Data listing.
::::::::
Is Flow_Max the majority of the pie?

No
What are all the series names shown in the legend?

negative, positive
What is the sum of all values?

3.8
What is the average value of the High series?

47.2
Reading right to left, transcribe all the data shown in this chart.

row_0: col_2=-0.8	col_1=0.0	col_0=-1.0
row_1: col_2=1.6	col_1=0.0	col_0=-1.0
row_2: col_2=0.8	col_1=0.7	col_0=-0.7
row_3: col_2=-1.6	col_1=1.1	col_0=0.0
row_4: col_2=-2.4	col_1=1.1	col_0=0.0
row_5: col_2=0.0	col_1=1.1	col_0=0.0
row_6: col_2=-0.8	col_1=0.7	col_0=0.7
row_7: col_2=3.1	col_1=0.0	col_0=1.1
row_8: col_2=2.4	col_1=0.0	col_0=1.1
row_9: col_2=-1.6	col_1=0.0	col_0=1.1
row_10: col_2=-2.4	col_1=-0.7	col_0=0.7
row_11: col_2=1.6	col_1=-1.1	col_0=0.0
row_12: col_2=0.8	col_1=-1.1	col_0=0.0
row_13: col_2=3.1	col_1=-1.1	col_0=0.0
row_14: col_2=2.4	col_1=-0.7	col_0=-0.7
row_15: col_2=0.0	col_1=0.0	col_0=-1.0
::::::::
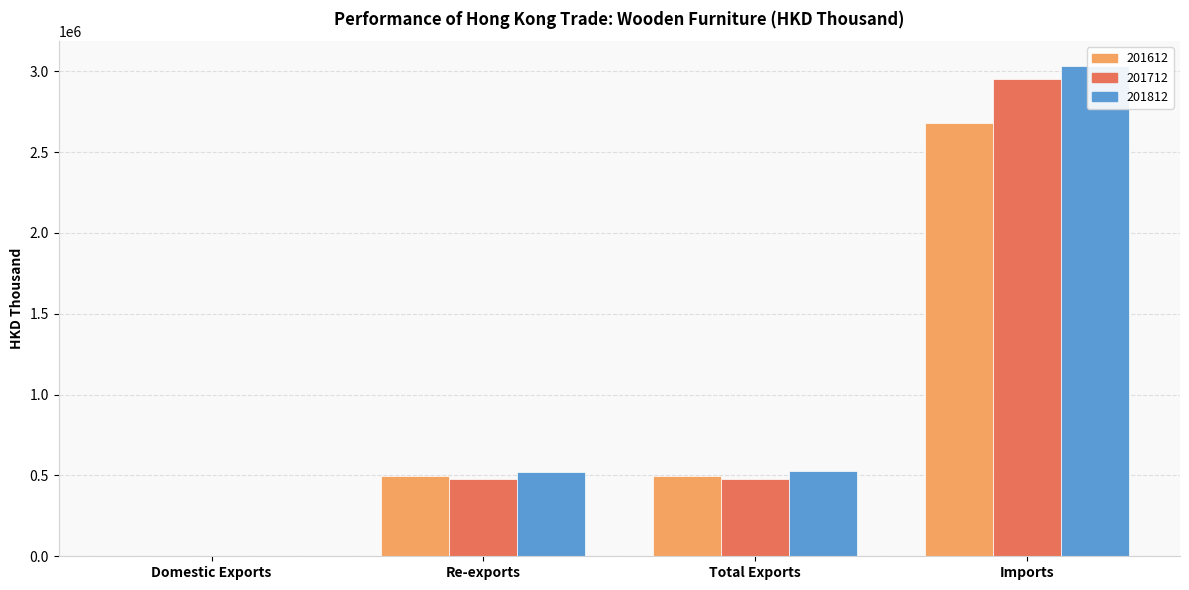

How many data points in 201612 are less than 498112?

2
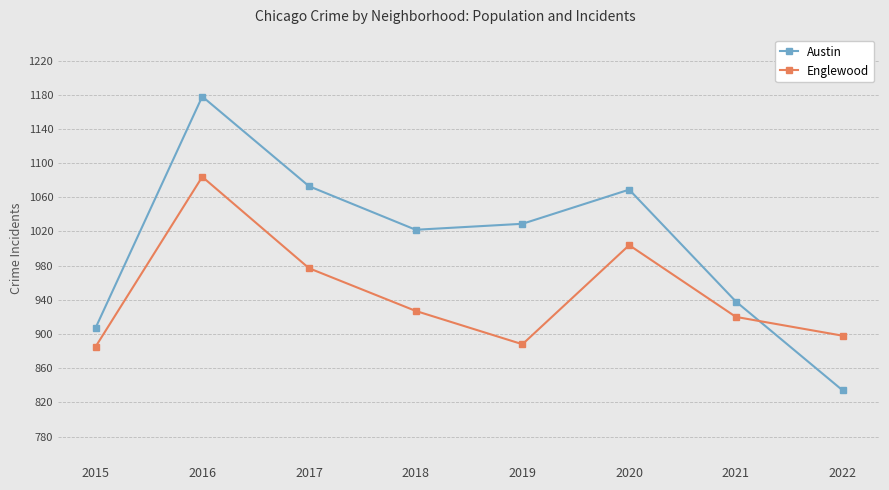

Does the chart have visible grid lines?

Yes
::::::::
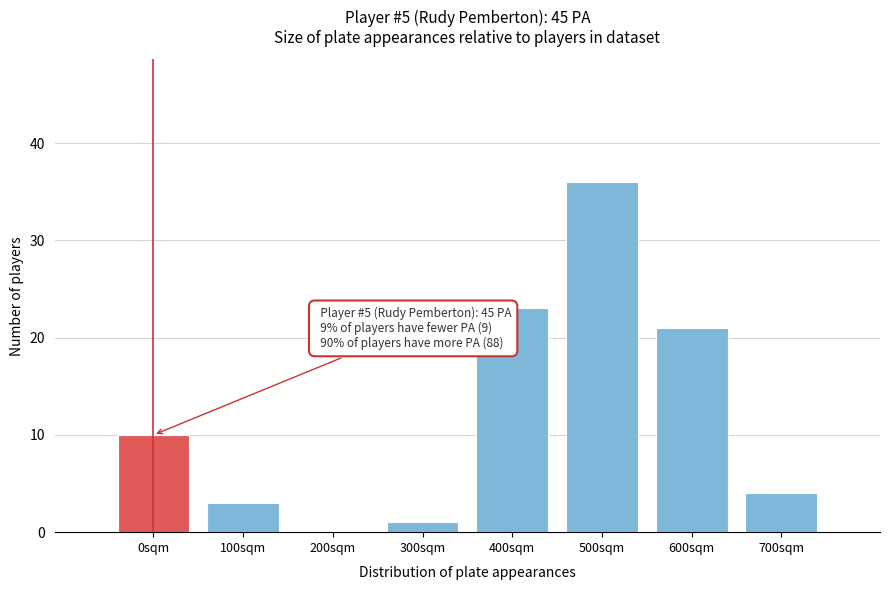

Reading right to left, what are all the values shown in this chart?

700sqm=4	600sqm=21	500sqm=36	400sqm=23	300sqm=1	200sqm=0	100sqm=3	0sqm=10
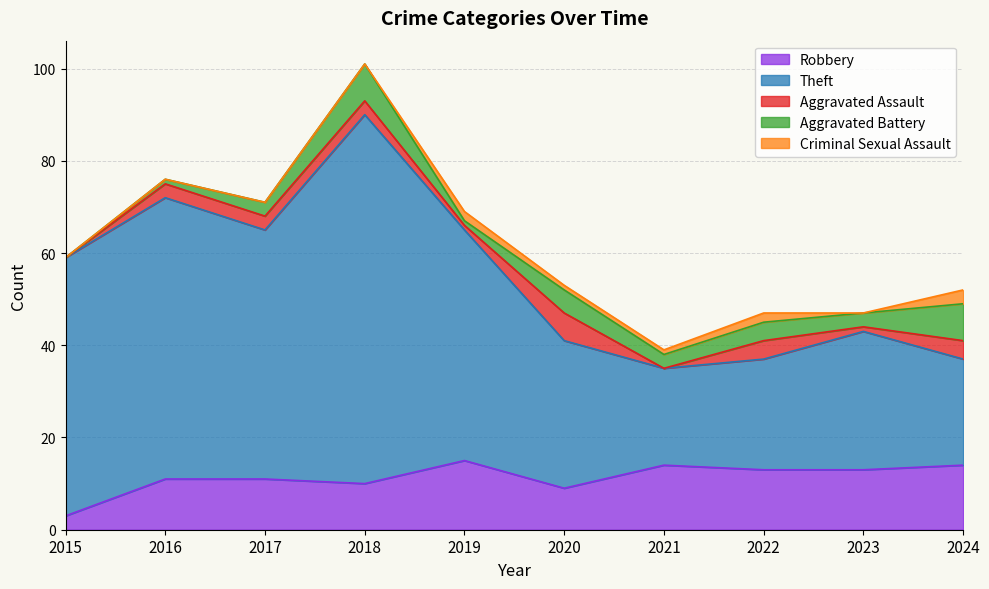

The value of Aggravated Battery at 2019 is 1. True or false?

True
::::::::
Select every line of the records above that contains the word "True", and copy each one in full.

Exercise solution.
The value of Aggravated Battery at 2019 is 1. True or false?
True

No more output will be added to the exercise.